**EXERCISE DETAILS**
Take nothing but the lines from the one with "nose: (92, 66)" through the one with "right hip: (170, 338)" in the entries below, both ends kept, and return them exactly with pictures left out.

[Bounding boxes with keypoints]
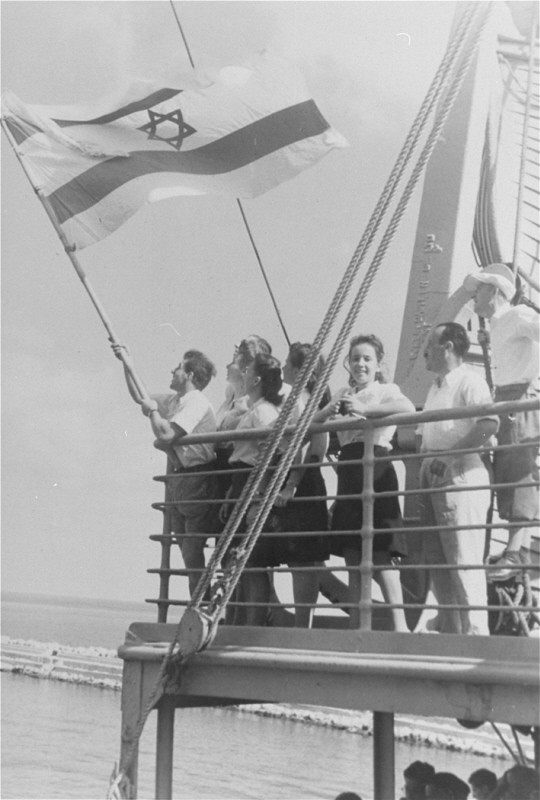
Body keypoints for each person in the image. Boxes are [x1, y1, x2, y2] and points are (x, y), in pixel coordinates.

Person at [317, 334, 414, 631]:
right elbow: (315, 424)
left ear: (378, 364)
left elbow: (408, 408)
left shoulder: (386, 389)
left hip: (376, 468)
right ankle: (360, 627)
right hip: (349, 472)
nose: (360, 364)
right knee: (352, 555)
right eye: (356, 358)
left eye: (367, 359)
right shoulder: (343, 393)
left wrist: (364, 409)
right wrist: (332, 409)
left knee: (381, 554)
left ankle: (401, 628)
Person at [113, 345, 219, 597]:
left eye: (178, 368)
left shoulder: (196, 403)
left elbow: (167, 433)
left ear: (190, 374)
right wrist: (127, 364)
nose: (172, 371)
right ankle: (201, 599)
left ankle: (201, 602)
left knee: (192, 550)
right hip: (180, 478)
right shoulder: (176, 400)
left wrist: (153, 413)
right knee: (185, 549)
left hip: (197, 478)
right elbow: (142, 397)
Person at [416, 322, 498, 635]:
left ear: (448, 347)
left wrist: (448, 456)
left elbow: (489, 424)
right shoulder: (436, 386)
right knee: (438, 559)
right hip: (432, 472)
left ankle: (477, 633)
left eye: (430, 343)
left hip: (460, 474)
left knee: (463, 556)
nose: (425, 351)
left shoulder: (469, 381)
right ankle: (451, 630)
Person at [463, 262, 539, 578]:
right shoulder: (498, 324)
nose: (474, 297)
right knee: (508, 471)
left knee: (519, 472)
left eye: (479, 289)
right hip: (505, 397)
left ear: (494, 291)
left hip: (520, 397)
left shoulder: (518, 315)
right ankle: (516, 549)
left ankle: (516, 552)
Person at [220, 352, 295, 626]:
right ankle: (240, 621)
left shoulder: (264, 411)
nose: (244, 374)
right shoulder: (255, 408)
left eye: (248, 371)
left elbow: (274, 449)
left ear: (257, 379)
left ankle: (250, 626)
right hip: (242, 482)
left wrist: (257, 491)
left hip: (252, 482)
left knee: (250, 561)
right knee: (241, 559)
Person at [275, 342, 331, 626]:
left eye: (288, 363)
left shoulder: (303, 401)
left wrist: (292, 483)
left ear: (299, 370)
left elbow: (312, 444)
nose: (283, 367)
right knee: (301, 560)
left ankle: (301, 625)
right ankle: (302, 623)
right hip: (302, 478)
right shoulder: (307, 400)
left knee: (304, 560)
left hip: (302, 481)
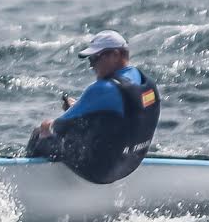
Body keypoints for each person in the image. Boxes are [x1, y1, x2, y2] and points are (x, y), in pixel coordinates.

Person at [25, 30, 161, 184]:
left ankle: (28, 181)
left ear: (115, 55)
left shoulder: (103, 88)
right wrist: (79, 108)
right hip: (131, 164)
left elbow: (58, 126)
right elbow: (124, 112)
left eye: (95, 59)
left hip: (100, 171)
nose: (92, 66)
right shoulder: (145, 82)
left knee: (41, 132)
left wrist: (47, 126)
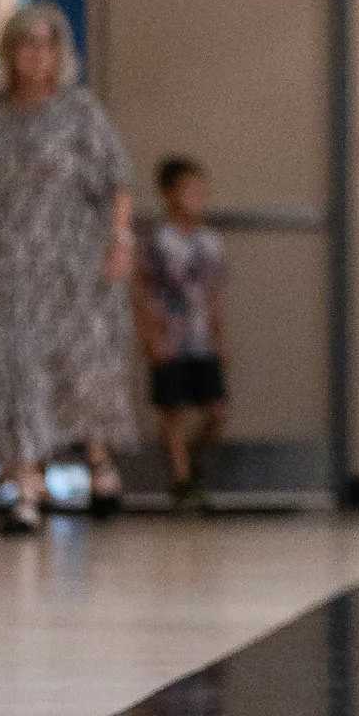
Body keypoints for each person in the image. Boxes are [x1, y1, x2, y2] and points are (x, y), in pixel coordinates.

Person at [0, 1, 134, 534]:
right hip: (1, 262)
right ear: (10, 53)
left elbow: (117, 179)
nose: (37, 56)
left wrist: (119, 238)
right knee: (12, 371)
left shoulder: (79, 112)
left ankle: (98, 460)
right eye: (26, 45)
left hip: (67, 263)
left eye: (47, 45)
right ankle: (26, 489)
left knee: (74, 368)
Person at [135, 154, 228, 510]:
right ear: (169, 194)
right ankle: (182, 479)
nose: (198, 198)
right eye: (190, 190)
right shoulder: (160, 243)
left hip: (201, 338)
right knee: (171, 410)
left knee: (215, 412)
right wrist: (149, 336)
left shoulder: (210, 243)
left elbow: (215, 295)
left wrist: (220, 339)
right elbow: (142, 292)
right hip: (170, 338)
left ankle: (191, 460)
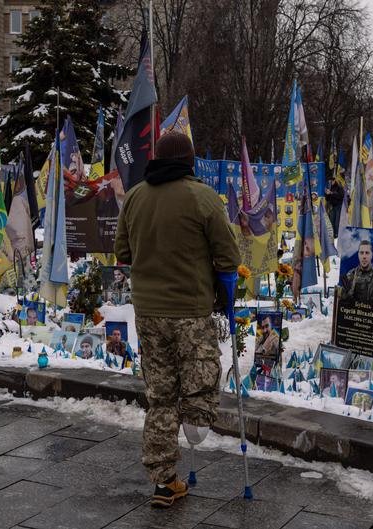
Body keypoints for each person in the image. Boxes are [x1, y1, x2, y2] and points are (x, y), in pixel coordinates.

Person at [114, 131, 240, 508]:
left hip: (149, 314)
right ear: (189, 160)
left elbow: (122, 250)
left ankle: (164, 482)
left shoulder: (135, 197)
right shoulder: (202, 197)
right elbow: (228, 256)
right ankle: (195, 425)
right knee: (200, 382)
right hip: (190, 311)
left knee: (160, 396)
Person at [341, 240, 373, 313]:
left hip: (372, 321)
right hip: (351, 320)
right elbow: (342, 307)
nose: (364, 256)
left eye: (367, 253)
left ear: (371, 255)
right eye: (361, 253)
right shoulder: (350, 275)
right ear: (358, 255)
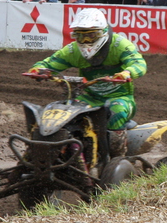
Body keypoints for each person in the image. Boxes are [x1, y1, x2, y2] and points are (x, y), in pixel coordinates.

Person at [27, 8, 147, 155]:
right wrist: (37, 70)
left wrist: (127, 73)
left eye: (91, 35)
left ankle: (117, 158)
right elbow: (48, 63)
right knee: (64, 111)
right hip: (90, 98)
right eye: (80, 36)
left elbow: (139, 63)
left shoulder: (119, 45)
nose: (85, 41)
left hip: (121, 98)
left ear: (103, 32)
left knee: (116, 111)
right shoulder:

**RESPONSE AREA**
nose: (92, 66)
right shoulder: (145, 82)
left knee: (41, 132)
left wrist: (47, 126)
Body keypoints for each person in the image. Boxes are [x1, y1, x2, y2] and points are (x, y), in pixel coordinates.

Person at [0, 1, 134, 534]:
right hip: (1, 262)
right ear: (10, 53)
left elbow: (117, 179)
nose: (37, 56)
left wrist: (119, 238)
right knee: (12, 371)
left shoulder: (79, 112)
left ankle: (98, 460)
right eye: (26, 45)
left hip: (67, 263)
left eye: (47, 45)
right ankle: (26, 489)
left knee: (74, 368)
Person at [135, 154, 228, 510]:
right ear: (169, 194)
right ankle: (182, 479)
nose: (198, 198)
right eye: (190, 190)
right shoulder: (160, 243)
left hip: (201, 338)
right knee: (171, 410)
left knee: (215, 412)
right wrist: (149, 336)
left shoulder: (210, 243)
left elbow: (215, 295)
left wrist: (220, 339)
right elbow: (142, 292)
right hip: (170, 338)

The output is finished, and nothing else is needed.